Inhaled Steroids Reduce Asthma Relapse Rate
Inhaled Steroids Reduce Asthma Relapse Rate
abstract & commentary
Source: Rowe BH, et al. Inhaled budesonide in addition to oral corticosteroids to prevent asthma relapse following discharge from the emergency department. JAMA 1999;281: 2119-2126.
Patients who presented to the ed with acute asthma exacerbations were evaluated in this randomized, placebo-controlled study. Patients were eligible to participate if they had a moderate-to-severe exacerbation, were able to be discharged from the ED, had uncomplicated disease, and had received no steroids (oral or inhaled) in the previous week. All study patients received a non-tapering course of oral prednisone (50 mg/d for 7 d).
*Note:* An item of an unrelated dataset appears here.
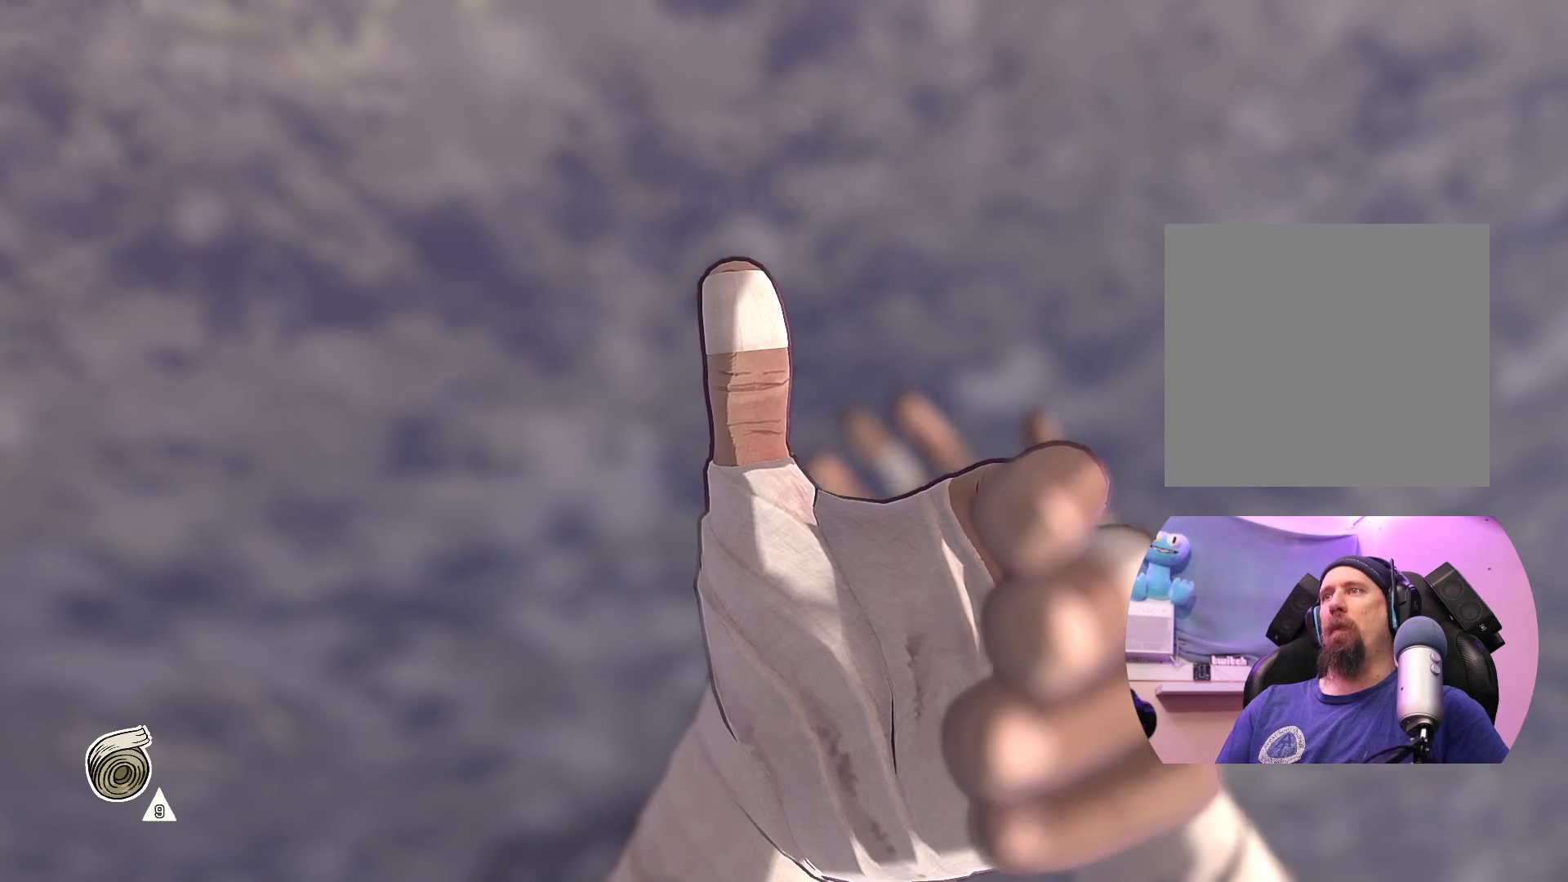
{"buttons": [], "left_stick": "center", "right_stick": "center", "events": [[33, "A", "up"]]}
One-half of the patients were randomized in a double-blind fashion to receive inhaled budesonide (Pulmicort), two puffs twice a day (1600 mg total daily dose); the other half received a matching placebo inhaler. Other than steroid therapies, all ED and post-discharge management was dictated by the treating physician. The primary outcome was relapse at 21 days.
Of 1006 consecutive ED visits for asthma, 188 patients were eligible and consented to enrollment. (Almost one-half were ineligible because they were already receiving oral or inhaled steroids.) The 21-day relapse rate was 13% in the inhaled steroid group vs. 25% in the placebo group (P < 0.05). Those in the budesonide group also used inhaled ß-agonists less frequently and had fewer symptoms and better quality of life and global assessment scores than the placebo group at 21 days. There was no difference, however, in pulmonary function. The budesonide group’s improvement in relapse rates became apparent by day 10. Rowe and colleagues conclude that budesonide added to oral corticosteroids benefits patients discharged from the ED with acute asthma exacerbation.
Comment by David J. Karras, MD, FAAEM, FACEP
This is one of the few studies published annually that justifies a change in our daily practice of emergency medicine. There is a substantial body of evidence showing that inhaled corticosteroids are effective in outpatients with asthma.1 Because steroid therapy is the standard of care for discharged ED patients, however, comparison of inhaled steroids to placebo therapy is not relevant to our practice. Several others have compared inhaled to oral steroids, finding such therapies to be equivalent. This study, in contrast, has shown that combined oral and inhaled steroid therapy is dramatically more effective than oral therapy alone. The reduction in 21-day relapse rate of nearly 50% suggests that only nine patients would require treatment to avert one relapse—similar to the decline in relapse rates seen when oral steroids were compared to placebo.2 While it would have been nice if Rowe et al had detected an improvement in pulmonary function in the budesonide group, we know that such objective indices often do not correlate well with patients’ perceptions of disease severity. Inhaled steroids have few significant side effects and appear to be warranted for routine use in acute asthma exacerbation.
References
1. Salmeron BJ, et al. High dose inhaled corticosteroids in unstable asthma. Am Rev Respir Dis 1989;140: 167-171.
2. Rowe BH, et al. Corticosteroids for preventing relapse following acute exacerbations of asthma: A meta-analysis. www.update-software.com/ccweb/cochrane.
Each of the following regarding acute asthma therapy is true except:
a. inhaled steroids may be as effective as oral steroids.
b. pulmonary function tests improve when inhaled steroids are prescribed.
c. inhaled steroids are effective in preventing relapse when added to oral steroids.
d. adding inhaled to oral steroids results in better quality-of-life scores.